If you’re a scientist who’d like the funding to develop your own outreach activities apply for I’m a Scientist at imascientist.org.uk/scientist-apply
It’s been a while since I participated in I’m a Scientist and won my zone. I’ve got to admit that it took me longer than I was expecting to spend my money! This was for a couple of reasons. First of all by the time I received the money I was well into the final throes of my PhD in astrophysics, spending all my time finishing off my research and writing up my thesis. The second reason is that I went straight from the PhD into my current job as Outreach Officer for the Institute of Cosmology and Gravitation at the University of Portsmouth, supported by the South East Physics Network and The Ogden Trust.

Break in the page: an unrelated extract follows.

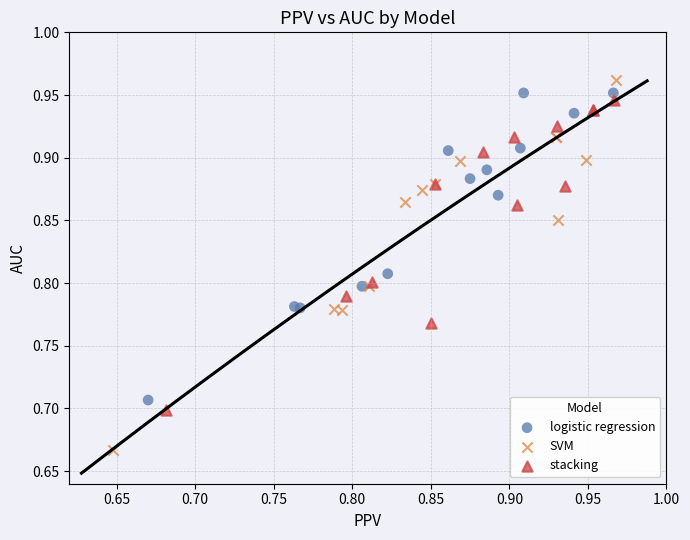

Which series contains the lowest Y value?

SVM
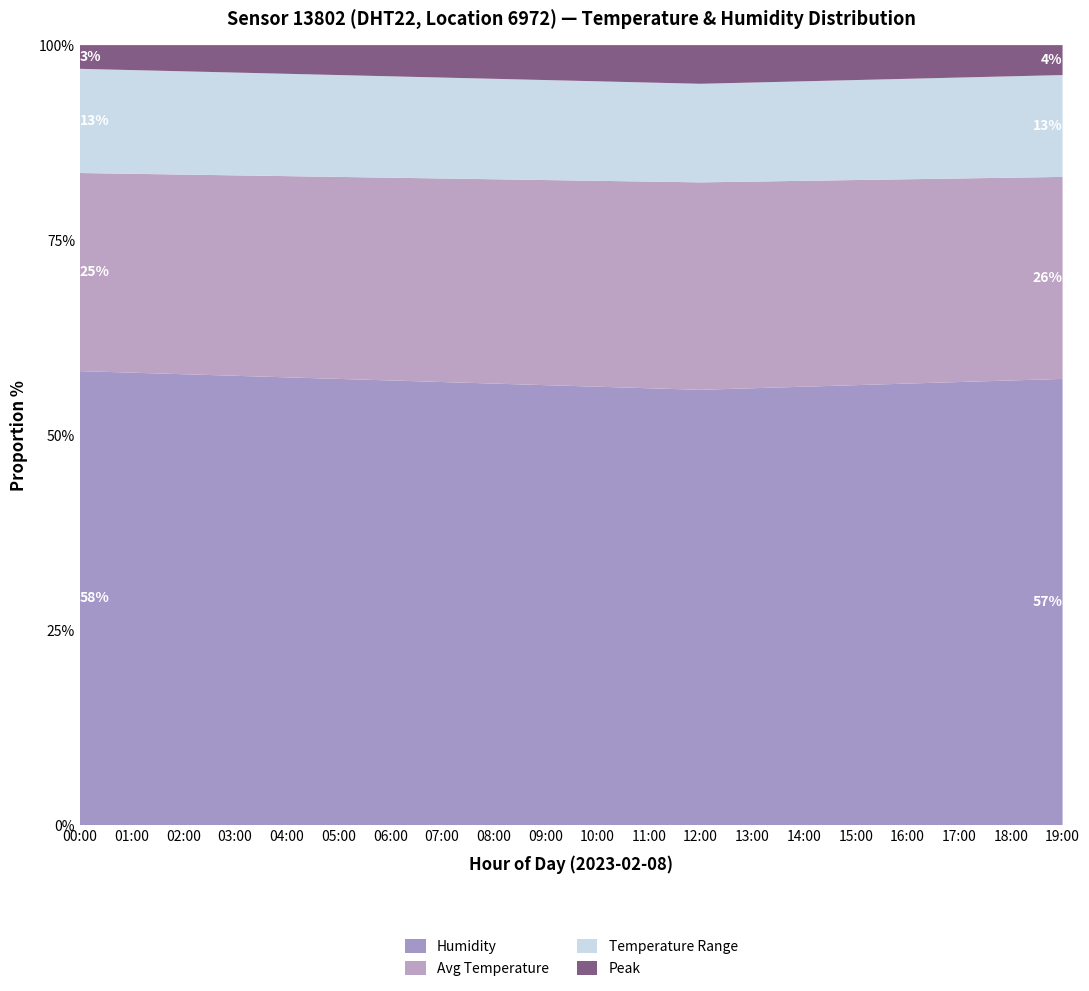

What is the minimum value for Humidity?

55.8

I’m now lucky enough to be paid to do science communication, and better still our department has a budget to spend on our outreach activities!

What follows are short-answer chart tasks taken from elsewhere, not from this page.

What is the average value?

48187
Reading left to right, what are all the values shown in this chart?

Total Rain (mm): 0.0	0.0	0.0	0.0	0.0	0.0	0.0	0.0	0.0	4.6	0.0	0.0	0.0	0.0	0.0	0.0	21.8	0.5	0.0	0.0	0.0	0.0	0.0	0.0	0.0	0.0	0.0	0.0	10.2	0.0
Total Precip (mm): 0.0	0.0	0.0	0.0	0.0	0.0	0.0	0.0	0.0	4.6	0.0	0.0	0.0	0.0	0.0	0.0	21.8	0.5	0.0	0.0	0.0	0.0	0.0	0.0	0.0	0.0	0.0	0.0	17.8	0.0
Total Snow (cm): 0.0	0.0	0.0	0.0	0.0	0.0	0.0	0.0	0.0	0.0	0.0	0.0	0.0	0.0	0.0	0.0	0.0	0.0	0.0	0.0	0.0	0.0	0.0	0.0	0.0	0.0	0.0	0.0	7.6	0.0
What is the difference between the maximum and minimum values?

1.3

One of the first things I did with my winnings was to buy an audio recorder. I was heavily involved with The Jodcast (Jodrell Bank’s astronomy podcast) while I was doing my PhD and wanted to be able to continue podcasting when I left.
My podcasting plans were put on the back-burner for a while but in 2016 I finally got round to starting a new podcast – Seldom Sirius. Seldom Sirius is a seldom serious podcast about astronomy where a group of us get together via Skype on a semi-regular basis and have a chat about space-related topics. It’s a bit like if we recorded the conversations we have in the pub, except it takes place via the internet and there’s no drinking involved! You can check us out and subscribe at seldomsirius.net.

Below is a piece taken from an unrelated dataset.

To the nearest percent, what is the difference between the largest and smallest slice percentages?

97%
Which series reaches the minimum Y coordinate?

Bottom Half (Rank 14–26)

I also spent some of my money on travel to take part in events such as Winchester Science Festival and the rest of the money I donated to two organisations. One is Astronomers without Borders, which I mentioned in my original profile. Astronomers without Borders work across the globe to being people together through astronomy through projects such as Telescopes to Tanzania.
The second organisation is Science Grrl. This is an organisation I have been involved with from the start, when female scientists and science enthusiasts got together to produce a calendar showing real people in science (I was in December 2013 alongside fellow I’m a Scientist alumni Sheila Kanani). As they say on their website, “Science Grrl is a broad-based, grassroots organisation celebrating and supporting women in science; a network of people who are passionate about passing on our love of science on to the next generation”.